__TASKS AND EXERCISES__:
a. Reproduce the passage of the plankton metabolism abstract that begins at the words "Plankton metabolism and physical" and stops after "RALPH E. H.".
b. Decide whether each statement agrees with the plankton metabolism abstract: (i) the measurements were taken in an embayment of Lake Ontario; (ii) isotope-model estimates of R were significantly correlated with bottle estimates; (iii) the bottle estimates captured physical forcing events more than the isotope model did. Answer yes or no for each, quoting the deciding words.

__PAGE TEXT__:
+++

Plankton metabolism and physical forcing in a productive embayment of a large oligotrophic lake: insights from stable oxygen isotopes

• Published in: Freshwater biology Vol. 57; no. 3; pp. 481 - 496
• Main Authors: BOCANIOV, SERGHEI A., SCHIFF, SHERRY L., SMITH, RALPH E. H.
• Format: Journal Article
• Language: English
• Published: Oxford, UK Blackwell Publishing Ltd 01.03.2012; Wiley Subscription Services, Inc
• Subjects: Freshwater; Isotopes; Metabolism; photosynthesis; physical forcing; Plankton; plankton metabolism; respiration; stable oxygen isotopes; Canada, Ontario, Ontario L; Canada, Ontario, Ontario L., Hamilton Harbour
• ISSN: 0046-5070; 1365-2427
• DOI: 10.1111/j.1365-2427.2011.02715.x

Summary 1. The metabolic balance of plankton communities, commonly assessed by the photosynthesis‐to‐respiration ratio (P : R), has received much attention recently in connection with allochthonous organic subsidies to lakes, while the role of physical, climate‐related forces has received less attention. 2. Here we evaluated the effects of wind and upwelling events on plankton metabolism and the potential of stable oxygen isotopes to characterise P, R and P : R on the scales necessary to characterise properly physical forcing effects in large lakes. 3. We measured the 18O/16O ratio of dissolved oxygen and water in a large productive embayment of Lake Ontario (Hamilton Harbour, Canada) and estimated P, R and P : R from the steady state solutions of a widely accepted mass balance model, together with estimates of wind‐driven gas exchange, and compared the results with those from experimental incubations of plankton samples. 4. Estimates of P, but not R, from the isotope model were significantly correlated with bottle estimates while average P : R was similar by both methods. Closer examination of physical forcing events led to a model of how wind events induce mixing, upwelling, exchange and consequent changes in P and R. These physical forcing events were captured more by the isotope model than by the bottle estimates, as episodes of immediately increased R and decreased P : R, with a subsequent stimulation of P. 5. The oxygen isotope approach provided valuable measures of plankton metabolism and helped to characterise more effectively the substantial effects on P : R of physical forcing and, in particular, mixing and exchange events.

+++

__DATASET EXTRACT__:
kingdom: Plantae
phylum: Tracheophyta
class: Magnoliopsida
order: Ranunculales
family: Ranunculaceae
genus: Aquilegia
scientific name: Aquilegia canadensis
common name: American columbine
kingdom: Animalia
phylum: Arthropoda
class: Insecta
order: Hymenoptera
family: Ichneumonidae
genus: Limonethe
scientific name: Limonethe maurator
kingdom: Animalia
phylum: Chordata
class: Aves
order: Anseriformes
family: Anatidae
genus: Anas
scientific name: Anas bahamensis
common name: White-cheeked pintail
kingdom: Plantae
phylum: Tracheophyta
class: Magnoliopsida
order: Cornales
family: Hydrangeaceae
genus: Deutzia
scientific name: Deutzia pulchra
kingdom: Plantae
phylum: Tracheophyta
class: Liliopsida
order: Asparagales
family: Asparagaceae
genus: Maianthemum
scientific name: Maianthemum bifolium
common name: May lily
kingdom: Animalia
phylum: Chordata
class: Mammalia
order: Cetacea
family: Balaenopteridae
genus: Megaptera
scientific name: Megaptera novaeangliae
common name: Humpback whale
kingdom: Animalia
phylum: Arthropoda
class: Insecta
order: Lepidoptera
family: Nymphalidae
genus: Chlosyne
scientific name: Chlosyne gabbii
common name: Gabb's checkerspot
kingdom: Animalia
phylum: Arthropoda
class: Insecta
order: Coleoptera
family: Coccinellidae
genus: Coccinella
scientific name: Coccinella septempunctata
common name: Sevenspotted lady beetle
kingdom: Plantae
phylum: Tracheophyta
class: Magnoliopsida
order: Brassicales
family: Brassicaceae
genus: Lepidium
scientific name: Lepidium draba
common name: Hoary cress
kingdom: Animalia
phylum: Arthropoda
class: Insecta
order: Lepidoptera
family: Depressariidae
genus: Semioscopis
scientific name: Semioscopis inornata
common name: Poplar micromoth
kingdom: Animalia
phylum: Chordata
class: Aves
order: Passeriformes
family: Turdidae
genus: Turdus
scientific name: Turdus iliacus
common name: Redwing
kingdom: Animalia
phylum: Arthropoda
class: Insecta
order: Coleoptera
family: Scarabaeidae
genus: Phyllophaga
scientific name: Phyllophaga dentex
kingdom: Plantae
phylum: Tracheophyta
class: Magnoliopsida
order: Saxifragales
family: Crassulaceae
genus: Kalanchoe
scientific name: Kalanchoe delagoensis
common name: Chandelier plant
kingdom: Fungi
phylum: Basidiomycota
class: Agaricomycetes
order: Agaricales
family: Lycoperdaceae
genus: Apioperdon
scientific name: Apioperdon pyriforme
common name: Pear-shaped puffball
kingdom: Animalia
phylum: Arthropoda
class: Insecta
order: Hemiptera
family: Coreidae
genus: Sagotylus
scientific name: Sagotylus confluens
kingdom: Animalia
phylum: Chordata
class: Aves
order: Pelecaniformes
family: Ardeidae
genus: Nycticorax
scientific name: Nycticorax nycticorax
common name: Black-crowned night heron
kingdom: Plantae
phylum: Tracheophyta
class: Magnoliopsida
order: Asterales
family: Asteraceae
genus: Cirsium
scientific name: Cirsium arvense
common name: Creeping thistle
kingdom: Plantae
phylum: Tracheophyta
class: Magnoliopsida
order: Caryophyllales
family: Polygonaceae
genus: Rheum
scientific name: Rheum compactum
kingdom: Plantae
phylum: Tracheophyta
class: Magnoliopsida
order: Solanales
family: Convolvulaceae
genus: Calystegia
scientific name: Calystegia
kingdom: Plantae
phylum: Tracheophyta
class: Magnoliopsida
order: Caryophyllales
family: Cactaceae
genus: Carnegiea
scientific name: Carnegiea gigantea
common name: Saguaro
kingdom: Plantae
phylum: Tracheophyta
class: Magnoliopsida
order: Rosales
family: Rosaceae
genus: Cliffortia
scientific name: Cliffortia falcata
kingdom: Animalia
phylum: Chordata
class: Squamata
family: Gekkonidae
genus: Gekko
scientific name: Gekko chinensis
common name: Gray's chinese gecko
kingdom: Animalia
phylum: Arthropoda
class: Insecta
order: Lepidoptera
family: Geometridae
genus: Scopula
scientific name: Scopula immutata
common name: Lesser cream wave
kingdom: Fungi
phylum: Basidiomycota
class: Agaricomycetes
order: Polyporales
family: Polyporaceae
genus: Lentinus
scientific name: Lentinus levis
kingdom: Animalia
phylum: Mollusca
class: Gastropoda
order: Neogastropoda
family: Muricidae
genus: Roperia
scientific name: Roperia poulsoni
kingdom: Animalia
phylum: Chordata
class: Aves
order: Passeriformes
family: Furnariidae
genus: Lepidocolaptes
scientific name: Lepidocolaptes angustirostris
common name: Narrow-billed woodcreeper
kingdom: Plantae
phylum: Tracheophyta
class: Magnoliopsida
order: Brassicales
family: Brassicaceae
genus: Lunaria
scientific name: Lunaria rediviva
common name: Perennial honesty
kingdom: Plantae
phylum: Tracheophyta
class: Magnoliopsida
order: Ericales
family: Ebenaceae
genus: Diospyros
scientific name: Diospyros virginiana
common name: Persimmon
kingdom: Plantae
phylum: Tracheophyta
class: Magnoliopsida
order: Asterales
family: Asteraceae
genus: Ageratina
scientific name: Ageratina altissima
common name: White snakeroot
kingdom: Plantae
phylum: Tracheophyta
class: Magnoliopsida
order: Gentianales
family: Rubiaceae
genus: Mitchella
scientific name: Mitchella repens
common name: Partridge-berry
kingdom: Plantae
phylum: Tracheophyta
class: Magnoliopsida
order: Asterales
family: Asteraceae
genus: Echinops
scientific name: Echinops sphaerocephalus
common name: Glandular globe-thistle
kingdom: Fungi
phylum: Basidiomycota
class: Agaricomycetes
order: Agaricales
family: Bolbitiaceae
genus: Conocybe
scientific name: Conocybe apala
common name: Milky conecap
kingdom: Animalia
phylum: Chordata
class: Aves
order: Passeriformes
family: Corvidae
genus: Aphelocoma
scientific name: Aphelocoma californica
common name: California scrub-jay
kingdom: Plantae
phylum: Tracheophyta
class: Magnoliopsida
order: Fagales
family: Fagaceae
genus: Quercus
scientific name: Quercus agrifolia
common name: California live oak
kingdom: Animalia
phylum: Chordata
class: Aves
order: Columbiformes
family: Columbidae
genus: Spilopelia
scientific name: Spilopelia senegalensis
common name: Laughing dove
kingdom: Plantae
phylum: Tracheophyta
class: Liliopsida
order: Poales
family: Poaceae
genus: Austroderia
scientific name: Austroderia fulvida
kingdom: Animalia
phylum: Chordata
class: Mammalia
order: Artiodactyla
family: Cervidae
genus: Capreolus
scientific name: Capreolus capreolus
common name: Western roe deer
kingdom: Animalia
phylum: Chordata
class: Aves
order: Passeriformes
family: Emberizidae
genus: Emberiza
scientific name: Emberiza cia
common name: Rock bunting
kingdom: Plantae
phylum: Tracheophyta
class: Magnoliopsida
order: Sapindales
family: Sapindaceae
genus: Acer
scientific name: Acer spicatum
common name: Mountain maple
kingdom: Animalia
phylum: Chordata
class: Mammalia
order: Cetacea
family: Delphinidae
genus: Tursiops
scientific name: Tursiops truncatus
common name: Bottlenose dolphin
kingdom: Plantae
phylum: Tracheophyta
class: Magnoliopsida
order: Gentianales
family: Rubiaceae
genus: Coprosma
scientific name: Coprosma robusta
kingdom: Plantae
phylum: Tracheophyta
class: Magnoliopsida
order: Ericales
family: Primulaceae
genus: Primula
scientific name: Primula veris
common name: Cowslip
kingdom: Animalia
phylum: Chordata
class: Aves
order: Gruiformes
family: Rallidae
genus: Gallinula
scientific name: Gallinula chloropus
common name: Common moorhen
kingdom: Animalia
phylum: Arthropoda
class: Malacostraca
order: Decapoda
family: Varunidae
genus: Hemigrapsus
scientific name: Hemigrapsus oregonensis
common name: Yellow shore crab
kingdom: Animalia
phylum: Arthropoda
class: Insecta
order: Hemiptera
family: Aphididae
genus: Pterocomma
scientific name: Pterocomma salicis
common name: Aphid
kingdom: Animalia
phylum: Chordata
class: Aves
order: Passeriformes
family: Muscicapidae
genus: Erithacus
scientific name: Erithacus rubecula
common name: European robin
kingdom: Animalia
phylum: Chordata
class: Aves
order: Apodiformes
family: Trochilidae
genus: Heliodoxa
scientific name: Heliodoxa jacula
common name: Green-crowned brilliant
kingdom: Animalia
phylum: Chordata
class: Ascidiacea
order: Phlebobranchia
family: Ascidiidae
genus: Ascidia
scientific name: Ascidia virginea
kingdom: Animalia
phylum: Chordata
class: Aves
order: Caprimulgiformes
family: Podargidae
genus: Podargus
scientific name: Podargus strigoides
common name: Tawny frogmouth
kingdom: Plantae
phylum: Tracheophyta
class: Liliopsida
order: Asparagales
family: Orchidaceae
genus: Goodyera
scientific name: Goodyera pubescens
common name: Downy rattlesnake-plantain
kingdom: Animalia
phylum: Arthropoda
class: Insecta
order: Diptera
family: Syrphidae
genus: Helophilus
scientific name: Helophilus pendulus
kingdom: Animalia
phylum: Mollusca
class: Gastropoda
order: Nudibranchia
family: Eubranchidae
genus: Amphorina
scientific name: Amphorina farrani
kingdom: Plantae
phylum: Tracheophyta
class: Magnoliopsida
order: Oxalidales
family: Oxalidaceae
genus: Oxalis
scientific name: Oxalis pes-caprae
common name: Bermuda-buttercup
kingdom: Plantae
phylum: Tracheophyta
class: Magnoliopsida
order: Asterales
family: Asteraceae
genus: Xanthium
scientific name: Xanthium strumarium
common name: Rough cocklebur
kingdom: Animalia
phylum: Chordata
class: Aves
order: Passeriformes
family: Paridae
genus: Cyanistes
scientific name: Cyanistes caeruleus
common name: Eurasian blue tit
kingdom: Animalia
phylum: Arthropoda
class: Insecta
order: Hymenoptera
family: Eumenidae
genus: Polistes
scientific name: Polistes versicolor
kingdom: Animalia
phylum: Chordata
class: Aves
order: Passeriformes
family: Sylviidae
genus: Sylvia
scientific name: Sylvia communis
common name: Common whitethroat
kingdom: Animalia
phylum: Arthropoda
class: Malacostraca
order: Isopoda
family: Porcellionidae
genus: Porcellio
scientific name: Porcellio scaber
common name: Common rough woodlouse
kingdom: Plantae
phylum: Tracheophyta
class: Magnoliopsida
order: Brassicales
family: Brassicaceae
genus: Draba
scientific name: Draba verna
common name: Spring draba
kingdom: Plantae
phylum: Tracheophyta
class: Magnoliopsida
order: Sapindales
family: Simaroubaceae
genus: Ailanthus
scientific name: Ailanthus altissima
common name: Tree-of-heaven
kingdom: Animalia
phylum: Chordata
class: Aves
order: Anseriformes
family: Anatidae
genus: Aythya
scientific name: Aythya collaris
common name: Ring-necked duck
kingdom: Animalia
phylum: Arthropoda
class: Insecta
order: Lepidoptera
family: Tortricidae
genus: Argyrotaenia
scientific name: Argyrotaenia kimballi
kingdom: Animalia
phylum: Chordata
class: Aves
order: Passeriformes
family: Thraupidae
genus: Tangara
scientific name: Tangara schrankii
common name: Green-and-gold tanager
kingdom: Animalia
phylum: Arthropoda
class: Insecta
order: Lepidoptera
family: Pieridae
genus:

+++

__SOLUTION SET__:
a.
Plankton metabolism and physical forcing in a productive embayment of a large oligotrophic lake: insights from stable oxygen isotopes

• Published in: Freshwater biology Vol. 57; no. 3; pp. 481 - 496
• Main Authors: BOCANIOV, SERGHEI A., SCHIFF, SHERRY L., SMITH, RALPH E. H.

b.
(i) Yes: "in a large productive embayment of Lake Ontario (Hamilton Harbour, Canada)"
(ii) No: "Estimates of P, but not R, from the isotope model were significantly correlated with bottle estimates"
(iii) No: "These physical forcing events were captured more by the isotope model than by the bottle estimates"